Mike Conaway, the Republican who replaced Devin Nunes as head of the House Intelligence Committee’s investigation into Russian meddling in the U.S. election, has described his mission simply: “I just want to find out what happened,” he’s said. The more urgent question elsewhere in the world, however, isn’t confined to the past. It concerns what is happening—not just in the United States but in European democracies as well. In the Netherlands, Dutch authorities counted paper ballots in a recent election by hand to prevent foreign governments—and Russia in particular—from manipulating the results through cyberattacks. In Denmark, the defense minister has accused the Russian government of carrying out a two-year campaign to infiltrate email accounts at his ministry.

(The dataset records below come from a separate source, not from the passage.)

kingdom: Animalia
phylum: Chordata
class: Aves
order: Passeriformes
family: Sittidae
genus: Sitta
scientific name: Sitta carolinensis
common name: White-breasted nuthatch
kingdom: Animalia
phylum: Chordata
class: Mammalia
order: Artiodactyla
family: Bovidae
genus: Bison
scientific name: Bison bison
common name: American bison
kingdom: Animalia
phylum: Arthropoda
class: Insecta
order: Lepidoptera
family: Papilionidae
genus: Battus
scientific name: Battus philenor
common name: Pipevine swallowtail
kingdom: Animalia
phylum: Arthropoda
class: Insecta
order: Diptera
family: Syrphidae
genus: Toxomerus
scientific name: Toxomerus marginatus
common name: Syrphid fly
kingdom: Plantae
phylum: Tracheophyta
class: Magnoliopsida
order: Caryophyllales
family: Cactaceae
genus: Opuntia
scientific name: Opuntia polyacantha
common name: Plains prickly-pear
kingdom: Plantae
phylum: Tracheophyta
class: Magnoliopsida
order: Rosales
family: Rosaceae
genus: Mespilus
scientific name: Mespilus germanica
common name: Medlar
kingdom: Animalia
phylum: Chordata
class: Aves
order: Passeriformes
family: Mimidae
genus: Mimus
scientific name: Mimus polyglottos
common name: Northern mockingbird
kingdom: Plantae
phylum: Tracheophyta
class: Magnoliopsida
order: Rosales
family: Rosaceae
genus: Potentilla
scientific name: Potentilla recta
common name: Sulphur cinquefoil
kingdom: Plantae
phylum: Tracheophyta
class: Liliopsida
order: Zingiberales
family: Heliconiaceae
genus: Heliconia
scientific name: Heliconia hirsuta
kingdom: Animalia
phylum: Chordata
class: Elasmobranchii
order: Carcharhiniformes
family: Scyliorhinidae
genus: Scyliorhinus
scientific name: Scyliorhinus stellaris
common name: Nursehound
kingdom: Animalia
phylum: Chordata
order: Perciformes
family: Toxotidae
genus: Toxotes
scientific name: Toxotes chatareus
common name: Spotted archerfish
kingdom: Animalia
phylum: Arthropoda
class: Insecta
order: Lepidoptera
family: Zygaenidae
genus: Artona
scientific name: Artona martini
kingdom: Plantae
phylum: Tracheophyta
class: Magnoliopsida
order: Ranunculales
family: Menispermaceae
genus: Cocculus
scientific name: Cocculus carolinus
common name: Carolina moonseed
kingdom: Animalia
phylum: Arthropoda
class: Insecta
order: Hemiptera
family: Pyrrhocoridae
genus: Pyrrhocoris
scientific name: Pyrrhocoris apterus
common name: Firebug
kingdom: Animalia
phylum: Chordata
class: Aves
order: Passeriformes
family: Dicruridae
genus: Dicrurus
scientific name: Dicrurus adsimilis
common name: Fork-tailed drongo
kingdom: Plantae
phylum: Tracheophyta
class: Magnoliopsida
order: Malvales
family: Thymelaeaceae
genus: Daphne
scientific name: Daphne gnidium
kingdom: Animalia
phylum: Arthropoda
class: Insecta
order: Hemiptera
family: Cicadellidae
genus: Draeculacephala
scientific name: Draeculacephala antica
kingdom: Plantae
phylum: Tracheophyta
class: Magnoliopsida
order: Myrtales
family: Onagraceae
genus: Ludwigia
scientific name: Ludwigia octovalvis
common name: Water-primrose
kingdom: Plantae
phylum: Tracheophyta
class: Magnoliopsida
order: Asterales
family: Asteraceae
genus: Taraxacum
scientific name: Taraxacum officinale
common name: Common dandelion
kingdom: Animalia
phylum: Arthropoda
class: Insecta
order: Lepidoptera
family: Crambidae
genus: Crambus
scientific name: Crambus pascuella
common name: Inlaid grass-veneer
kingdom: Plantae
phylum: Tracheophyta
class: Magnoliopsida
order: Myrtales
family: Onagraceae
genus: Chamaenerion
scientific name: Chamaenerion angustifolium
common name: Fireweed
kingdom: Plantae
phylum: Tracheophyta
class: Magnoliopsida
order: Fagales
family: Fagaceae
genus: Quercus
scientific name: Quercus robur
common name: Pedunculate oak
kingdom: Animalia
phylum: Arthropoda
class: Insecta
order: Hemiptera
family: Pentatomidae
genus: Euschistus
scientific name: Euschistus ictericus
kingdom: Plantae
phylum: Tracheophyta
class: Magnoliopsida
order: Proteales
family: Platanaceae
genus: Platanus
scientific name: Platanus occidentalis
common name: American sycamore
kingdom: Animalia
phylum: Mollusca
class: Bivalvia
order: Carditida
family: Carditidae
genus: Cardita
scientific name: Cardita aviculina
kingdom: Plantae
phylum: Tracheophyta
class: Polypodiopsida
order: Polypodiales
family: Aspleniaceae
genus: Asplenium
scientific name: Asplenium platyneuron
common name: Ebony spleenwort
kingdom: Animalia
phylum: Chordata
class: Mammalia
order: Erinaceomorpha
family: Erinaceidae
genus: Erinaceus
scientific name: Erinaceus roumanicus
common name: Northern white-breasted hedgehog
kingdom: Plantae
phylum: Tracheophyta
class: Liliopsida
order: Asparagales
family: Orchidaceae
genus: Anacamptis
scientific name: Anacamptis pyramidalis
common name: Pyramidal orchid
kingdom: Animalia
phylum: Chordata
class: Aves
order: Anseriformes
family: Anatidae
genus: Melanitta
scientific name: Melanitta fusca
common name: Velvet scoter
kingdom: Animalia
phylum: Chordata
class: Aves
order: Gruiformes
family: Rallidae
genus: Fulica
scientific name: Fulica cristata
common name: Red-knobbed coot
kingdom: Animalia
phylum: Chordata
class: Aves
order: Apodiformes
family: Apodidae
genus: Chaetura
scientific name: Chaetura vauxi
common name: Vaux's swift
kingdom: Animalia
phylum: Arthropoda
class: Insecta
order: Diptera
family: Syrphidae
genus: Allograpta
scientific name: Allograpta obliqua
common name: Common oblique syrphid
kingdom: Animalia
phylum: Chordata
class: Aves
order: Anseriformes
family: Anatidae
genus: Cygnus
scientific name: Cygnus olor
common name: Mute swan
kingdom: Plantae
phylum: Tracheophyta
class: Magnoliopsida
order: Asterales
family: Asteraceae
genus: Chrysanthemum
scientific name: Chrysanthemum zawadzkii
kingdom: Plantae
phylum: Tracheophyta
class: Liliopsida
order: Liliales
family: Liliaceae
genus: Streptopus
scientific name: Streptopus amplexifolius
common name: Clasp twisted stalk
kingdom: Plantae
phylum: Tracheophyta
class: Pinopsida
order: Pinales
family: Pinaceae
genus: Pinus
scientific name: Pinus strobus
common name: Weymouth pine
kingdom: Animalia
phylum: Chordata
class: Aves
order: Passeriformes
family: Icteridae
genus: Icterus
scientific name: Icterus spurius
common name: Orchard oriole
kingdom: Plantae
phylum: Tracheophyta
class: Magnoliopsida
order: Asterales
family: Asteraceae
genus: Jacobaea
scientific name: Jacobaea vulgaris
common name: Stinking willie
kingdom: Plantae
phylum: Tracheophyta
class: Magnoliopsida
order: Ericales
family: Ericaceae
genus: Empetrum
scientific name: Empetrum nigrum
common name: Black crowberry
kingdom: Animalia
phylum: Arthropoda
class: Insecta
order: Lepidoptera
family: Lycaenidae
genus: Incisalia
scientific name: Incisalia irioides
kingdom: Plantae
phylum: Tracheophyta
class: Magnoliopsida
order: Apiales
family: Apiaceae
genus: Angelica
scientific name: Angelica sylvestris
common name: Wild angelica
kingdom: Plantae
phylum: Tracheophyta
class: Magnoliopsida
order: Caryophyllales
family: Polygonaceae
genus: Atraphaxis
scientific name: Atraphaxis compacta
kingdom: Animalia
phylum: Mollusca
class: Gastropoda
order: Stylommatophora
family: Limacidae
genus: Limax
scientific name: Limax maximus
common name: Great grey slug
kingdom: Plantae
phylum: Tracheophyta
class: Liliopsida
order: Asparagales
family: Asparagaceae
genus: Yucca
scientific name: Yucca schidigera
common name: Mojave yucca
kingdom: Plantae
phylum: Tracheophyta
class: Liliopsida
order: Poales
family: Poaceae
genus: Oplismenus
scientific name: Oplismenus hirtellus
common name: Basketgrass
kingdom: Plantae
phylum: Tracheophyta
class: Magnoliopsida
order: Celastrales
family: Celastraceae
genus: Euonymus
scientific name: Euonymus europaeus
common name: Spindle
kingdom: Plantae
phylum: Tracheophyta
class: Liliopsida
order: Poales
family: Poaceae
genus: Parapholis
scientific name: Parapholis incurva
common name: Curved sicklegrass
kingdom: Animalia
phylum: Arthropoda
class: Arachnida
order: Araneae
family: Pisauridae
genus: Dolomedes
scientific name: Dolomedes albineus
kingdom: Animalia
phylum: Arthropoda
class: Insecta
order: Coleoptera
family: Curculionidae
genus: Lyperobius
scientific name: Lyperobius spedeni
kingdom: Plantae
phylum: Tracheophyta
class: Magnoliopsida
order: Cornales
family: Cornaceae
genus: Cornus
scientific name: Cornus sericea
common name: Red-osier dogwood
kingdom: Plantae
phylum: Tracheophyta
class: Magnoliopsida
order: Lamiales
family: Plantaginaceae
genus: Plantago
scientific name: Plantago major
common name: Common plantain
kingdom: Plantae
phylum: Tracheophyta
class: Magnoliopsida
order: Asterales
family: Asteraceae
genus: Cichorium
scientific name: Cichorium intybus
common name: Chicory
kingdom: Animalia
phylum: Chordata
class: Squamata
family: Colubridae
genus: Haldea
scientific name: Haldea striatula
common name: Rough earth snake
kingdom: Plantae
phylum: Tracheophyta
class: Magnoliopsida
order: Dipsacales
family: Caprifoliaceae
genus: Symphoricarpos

In the United Kingdom, a parliamentary committee reports that it cannot “rule out” the possibility that “foreign interference” caused a voter-registration site to crash ahead of Britain’s referendum on EU membership. And in France, a cybersecurity firm has just discovered that suspected Russian hackers are targeting the leading presidential candidate. “We are increasingly concerned about cyber-enabled interference in democratic political processes,” representatives from the Group of Seven—Canada, France, Germany, Italy, Japan, the U.K., and the U.S.—declared after meeting in Italy earlier this month. Russia, a member of the group until it was kicked out for annexing Crimea, wasn’t mentioned in the statement. It didn’t need to be. The subtext was clear.
The Russian government has denied hacking these democracies, and in some cases the evidence for state-sponsored interference is very flimsy. There is no proof, for example, that the Brexit vote was marred by foreign cyberattacks. The voter-registration site was most likely downed by something much more mundane: a surge in visits from people hoping to … register to vote. If Russia really has been trying to shape the outcome of the French election, the impact so far appears minimal.
This story, moreover, is just as old as it is new. Foreign actors have sought to undermine democracies since Sparta’s King Cleomenes started meddling in the internal affairs of ancient Athens. (The king’s interventions were harder to deny, since they involved invading soldiers.) The United States has its own thorny history of messing with elections abroad.